Eksistensi Berujung Kekerasan: Geng Pelajar Tanjung Priok Terlibat Aksi Air Keras
Dunia pendidikan dan masyarakat kembali diguncang oleh tindakan kekerasan yang melibatkan kelompok pelajar. Di Tanjung Priok, Jakarta Utara, sebuah geng pelajar terlibat dalam aksi brutal menyiram air keras ke arah warga. Motif yang terungkap sungguh memprihatinkan: demi eksistensi dan ingin dikenal.
Kekerasan sebagai Jalan Pintas untuk “Dikenal”
Kepolisian mengungkap bahwa pelaku aksi ini adalah sekelompok pelajar yang tergabung dalam geng jalanan. Mereka secara sengaja membawa cairan berbahaya dan menyiramkannya ke korban secara acak saat konvoi di jalanan. Yang mengejutkan, tindakan tersebut dilakukan bukan karena dendam, melainkan untuk mencari perhatian.
“Motif mereka adalah eksistensi. Mereka ingin dikenal, dianggap berani, dan ingin namanya viral di media sosial,” ujar Kapolres Jakarta Utara saat memberikan keterangan resmi.
Korban Luka Serius, Pelaku Ditangkap
Aksi ini menyebabkan setidaknya satu korban mengalami luka bakar serius di bagian wajah dan tangan. Korban saat itu sedang berjalan kaki di kawasan pemukiman ketika tiba-tiba disiram cairan oleh pelaku yang berboncengan motor.
Tak butuh waktu lama, pihak kepolisian berhasil menangkap beberapa pelajar yang terlibat dalam kejadian tersebut. Mereka kini tengah menjalani proses hukum, dan pihak berwenang sedang mendalami kemungkinan keterlibatan anggota geng lainnya.
Remaja, Media Sosial, dan Budaya Kekerasan
Kasus ini membuka diskusi serius tentang pengaruh media sosial terhadap pola pikir remaja. Keinginan untuk viral, dikenal, dan “dianggap keren” mendorong sebagian pelajar mengambil jalan ekstrem, bahkan melanggar hukum dan mengorbankan keselamatan orang lain.
Para pelaku diketahui aktif memamerkan kegiatan geng mereka di platform media sosial, termasuk mem-posting video konvoi motor, tantangan antar geng, dan aksi-aksi berbahaya lainnya.
Seruan dari Masyarakat dan Pemerhati Pendidikan
Banyak pihak menyesalkan insiden ini. Para orang tua, guru, dan pemerhati pendidikan mendesak pemerintah dan sekolah untuk lebih serius melakukan pendekatan terhadap perkembangan mental dan sosial anak-anak usia sekolah.
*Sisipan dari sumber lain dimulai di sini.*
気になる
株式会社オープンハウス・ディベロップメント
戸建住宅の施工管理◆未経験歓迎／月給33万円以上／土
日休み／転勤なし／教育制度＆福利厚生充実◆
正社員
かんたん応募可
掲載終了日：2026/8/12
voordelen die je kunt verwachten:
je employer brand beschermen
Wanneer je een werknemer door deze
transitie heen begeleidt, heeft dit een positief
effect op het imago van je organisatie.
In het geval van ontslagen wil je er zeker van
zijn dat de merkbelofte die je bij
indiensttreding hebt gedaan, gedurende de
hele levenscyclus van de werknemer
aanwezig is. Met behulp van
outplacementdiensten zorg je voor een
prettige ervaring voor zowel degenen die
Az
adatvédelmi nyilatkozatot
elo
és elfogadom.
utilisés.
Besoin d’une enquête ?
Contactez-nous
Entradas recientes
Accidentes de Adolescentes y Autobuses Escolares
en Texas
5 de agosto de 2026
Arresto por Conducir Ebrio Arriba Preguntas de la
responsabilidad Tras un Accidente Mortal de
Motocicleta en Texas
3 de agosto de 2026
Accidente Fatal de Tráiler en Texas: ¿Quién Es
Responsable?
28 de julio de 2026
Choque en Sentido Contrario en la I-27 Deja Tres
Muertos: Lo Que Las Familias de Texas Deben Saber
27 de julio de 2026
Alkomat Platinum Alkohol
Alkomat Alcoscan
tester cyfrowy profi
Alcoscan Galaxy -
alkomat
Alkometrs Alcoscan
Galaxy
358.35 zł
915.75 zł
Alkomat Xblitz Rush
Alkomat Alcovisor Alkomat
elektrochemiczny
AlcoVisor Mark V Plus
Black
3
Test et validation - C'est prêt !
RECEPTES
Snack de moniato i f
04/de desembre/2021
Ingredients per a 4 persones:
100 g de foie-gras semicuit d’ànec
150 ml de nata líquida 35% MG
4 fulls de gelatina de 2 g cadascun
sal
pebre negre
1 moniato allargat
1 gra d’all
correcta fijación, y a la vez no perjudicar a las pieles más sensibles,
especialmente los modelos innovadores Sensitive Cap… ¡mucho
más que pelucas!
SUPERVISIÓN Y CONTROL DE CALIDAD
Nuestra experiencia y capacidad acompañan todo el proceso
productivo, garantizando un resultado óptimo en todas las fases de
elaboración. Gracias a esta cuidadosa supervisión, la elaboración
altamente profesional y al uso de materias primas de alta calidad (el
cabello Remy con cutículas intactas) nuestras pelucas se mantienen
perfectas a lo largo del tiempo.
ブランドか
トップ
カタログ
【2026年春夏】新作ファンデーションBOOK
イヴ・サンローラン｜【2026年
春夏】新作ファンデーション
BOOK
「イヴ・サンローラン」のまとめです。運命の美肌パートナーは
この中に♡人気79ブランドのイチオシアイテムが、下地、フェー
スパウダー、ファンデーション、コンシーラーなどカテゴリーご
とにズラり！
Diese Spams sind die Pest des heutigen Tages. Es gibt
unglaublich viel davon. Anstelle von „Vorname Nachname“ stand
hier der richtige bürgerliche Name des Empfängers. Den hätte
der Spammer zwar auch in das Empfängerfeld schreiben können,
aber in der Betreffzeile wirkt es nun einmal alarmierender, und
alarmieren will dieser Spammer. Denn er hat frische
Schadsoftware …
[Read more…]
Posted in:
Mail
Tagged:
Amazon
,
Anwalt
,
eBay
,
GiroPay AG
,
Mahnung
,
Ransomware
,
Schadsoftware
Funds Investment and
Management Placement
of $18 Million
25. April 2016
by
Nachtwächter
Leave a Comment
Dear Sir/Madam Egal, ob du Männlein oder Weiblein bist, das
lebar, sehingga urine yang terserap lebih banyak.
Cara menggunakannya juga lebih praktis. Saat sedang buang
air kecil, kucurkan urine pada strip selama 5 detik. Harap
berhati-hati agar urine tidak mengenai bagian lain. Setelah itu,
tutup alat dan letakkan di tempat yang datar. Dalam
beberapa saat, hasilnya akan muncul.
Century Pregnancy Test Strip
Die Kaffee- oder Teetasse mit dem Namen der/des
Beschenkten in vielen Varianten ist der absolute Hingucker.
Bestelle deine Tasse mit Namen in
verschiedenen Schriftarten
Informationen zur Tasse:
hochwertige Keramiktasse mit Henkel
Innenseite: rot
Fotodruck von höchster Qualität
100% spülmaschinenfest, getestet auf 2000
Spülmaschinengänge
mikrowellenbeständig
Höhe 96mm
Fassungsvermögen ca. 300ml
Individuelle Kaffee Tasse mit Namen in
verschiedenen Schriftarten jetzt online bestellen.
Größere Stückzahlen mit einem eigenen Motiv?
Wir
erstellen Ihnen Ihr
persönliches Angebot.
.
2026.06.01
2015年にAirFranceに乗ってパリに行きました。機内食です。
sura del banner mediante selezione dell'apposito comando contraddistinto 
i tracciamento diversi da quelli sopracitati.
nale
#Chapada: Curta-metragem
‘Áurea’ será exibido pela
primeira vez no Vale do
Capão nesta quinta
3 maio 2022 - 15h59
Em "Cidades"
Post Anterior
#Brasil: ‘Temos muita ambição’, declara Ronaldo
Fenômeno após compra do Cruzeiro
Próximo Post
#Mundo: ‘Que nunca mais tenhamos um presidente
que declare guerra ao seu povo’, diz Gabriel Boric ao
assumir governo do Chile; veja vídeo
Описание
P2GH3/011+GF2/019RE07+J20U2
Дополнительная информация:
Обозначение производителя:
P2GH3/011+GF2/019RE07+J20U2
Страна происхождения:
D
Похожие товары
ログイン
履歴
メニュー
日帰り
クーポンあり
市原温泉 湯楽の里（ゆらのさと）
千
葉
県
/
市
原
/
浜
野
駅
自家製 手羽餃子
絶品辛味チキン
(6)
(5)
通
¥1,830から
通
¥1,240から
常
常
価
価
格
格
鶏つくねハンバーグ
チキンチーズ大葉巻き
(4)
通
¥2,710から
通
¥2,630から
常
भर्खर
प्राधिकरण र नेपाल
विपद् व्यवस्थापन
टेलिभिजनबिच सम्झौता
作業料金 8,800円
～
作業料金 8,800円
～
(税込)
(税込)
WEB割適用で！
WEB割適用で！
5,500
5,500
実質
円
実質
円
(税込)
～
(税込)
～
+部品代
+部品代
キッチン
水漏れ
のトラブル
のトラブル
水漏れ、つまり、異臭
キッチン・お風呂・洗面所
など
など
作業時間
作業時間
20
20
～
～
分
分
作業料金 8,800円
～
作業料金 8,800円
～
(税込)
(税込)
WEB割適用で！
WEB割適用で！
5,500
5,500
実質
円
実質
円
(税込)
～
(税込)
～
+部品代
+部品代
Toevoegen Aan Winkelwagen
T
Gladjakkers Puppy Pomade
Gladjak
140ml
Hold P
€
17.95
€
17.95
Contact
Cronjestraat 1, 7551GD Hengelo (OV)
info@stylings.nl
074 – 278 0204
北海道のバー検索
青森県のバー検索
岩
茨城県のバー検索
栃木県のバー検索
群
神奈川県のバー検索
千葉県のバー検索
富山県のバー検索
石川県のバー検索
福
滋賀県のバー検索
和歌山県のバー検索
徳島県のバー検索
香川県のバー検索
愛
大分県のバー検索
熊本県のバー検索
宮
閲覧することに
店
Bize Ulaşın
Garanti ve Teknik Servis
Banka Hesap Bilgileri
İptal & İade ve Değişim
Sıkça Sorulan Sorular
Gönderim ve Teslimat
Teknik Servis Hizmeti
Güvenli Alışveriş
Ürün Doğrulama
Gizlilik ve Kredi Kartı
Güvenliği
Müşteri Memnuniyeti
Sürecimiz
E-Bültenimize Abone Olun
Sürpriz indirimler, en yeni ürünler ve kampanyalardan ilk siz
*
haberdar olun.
“Ini bukan sekadar kenakalan remaja. Ini adalah tanda kegagalan sistem dalam memberi arah pada energi muda yang tersesat,” kata seorang psikolog remaja dari Jakarta.
Aksi kekerasan demi eksistensi bukanlah jalan yang layak. Ketika ketenaran lebih dihargai daripada kemanusiaan, maka kita semua perlu bertanya: di mana peran kita sebagai masyarakat?